Padang – Nelayan di Kelurahan Air Tawar Barat, Kecamatan Padang Utara, mengeluhkan muara sungai yang semakin dangkal usai banjir bandang pada 27 September 2025. Kondisi itu mengganggu aktivitas melaut sekaligus membuat mereka kesulitan memperoleh bahan bakar minyak (BBM).
Keluhan itu disampaikan para nelayan saat bertemu Anggota DPR RI Komisi IV, rahmat Saleh, dalam kunjungan pada Sabtu (2/5/2026) siang.
Para nelayan menuturkan, tumpukan lumpur dan kayu di muara membuat kapal sulit keluar masuk. Akibatnya,mereka harus menunggu air pasang untuk bisa melaut.
“Sekarang kami tidak bisa bebas keluar masuk muara. Kalau pulang malam atau cuaca buruk,risikonya sangat tinggi,” ujar Didit,perwakilan nelayan.
Ia menjelaskan, sekitar 25 hingga 35 nelayan terdampak langsung, dengan puluhan kapal tidak bisa beroperasi normal. Kondisi itu membuat pendapatan nelayan turun drastis karena waktu melaut menjadi terbatas.
selain pendangkalan, nelayan juga mengeluhkan sulitnya memperoleh BBM untuk melaut. Situasi ini membuat sebagian kapal bahkan tak bisa beroperasi sama sekali.

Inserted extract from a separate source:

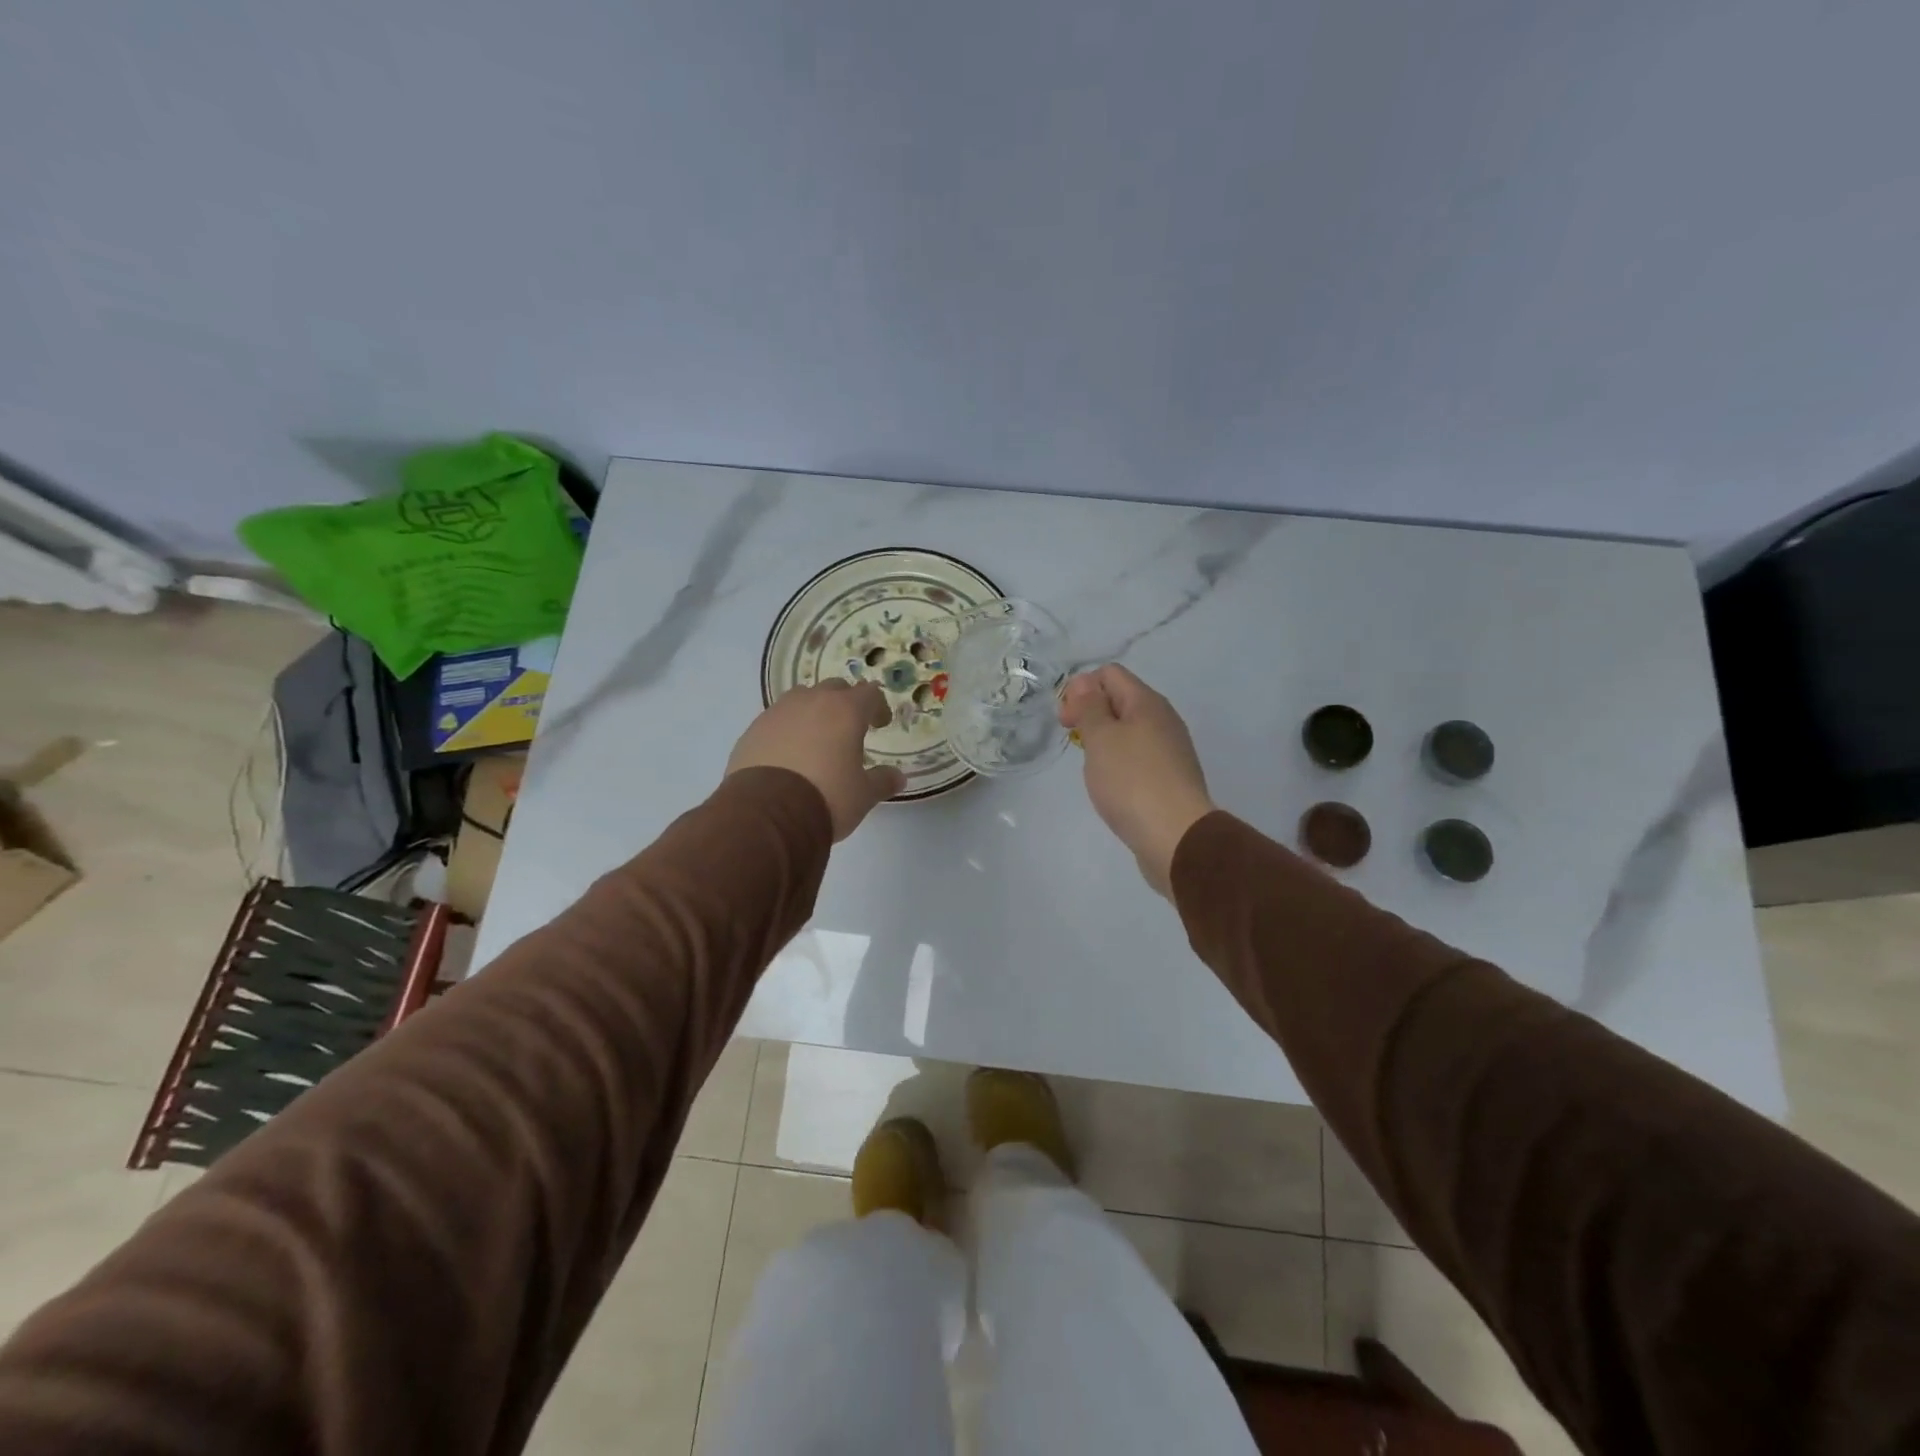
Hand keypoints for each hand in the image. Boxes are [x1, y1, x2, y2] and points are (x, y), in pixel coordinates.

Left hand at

“Kalau muara dangkal kami tidak bisa keluar, BBM juga susah. Jadi benar-benar terhimpit,” kata Didit.
Menurut para nelayan, hasil pengecekan di lapangan menunjukkan adanya sedimentasi tebal serta tumpukan kayu di dasar muara yang memperparah aliran sungai.
Mereka khawatir, jika tidak segera ditangani, banjir susulan bisa berdampak lebih parah ke permukiman warga.
Menanggapi hal itu,Rahmat Saleh menilai persoalan ini harus segera ditangani karena berdampak langsung pada penghidupan masyarakat pesisir.
Rahmat menyebut pendangkalan sungai berada di bawah kewenangan Balai Wilayah Sungai (BWS), namun dampaknya juga menyangkut sektor perikanan yang menjadi lingkup Komisi IV DPR RI.
Rahmat menegaskan pentingnya penanganan berbasis data dan kajian teknis yang jelas, termasuk pengelolaan material sedimentasi agar tidak menimbulkan masalah baru.
“Ini harus cepat ditangani, tapi juga harus tepat secara kajian. Jangan sampai penanganannya justru menimbulkan persoalan baru,” ujarnya.
Rahmat memastikan seluruh aspirasi nelayan, termasuk persoalan BBM dan akses muara, akan dibawa ke tingkat pusat untuk dicarikan solusi lintas sektor.
“Ini akan kita dorong di pusat agar ada solusi nyata untuk nelayan,” tutupnya.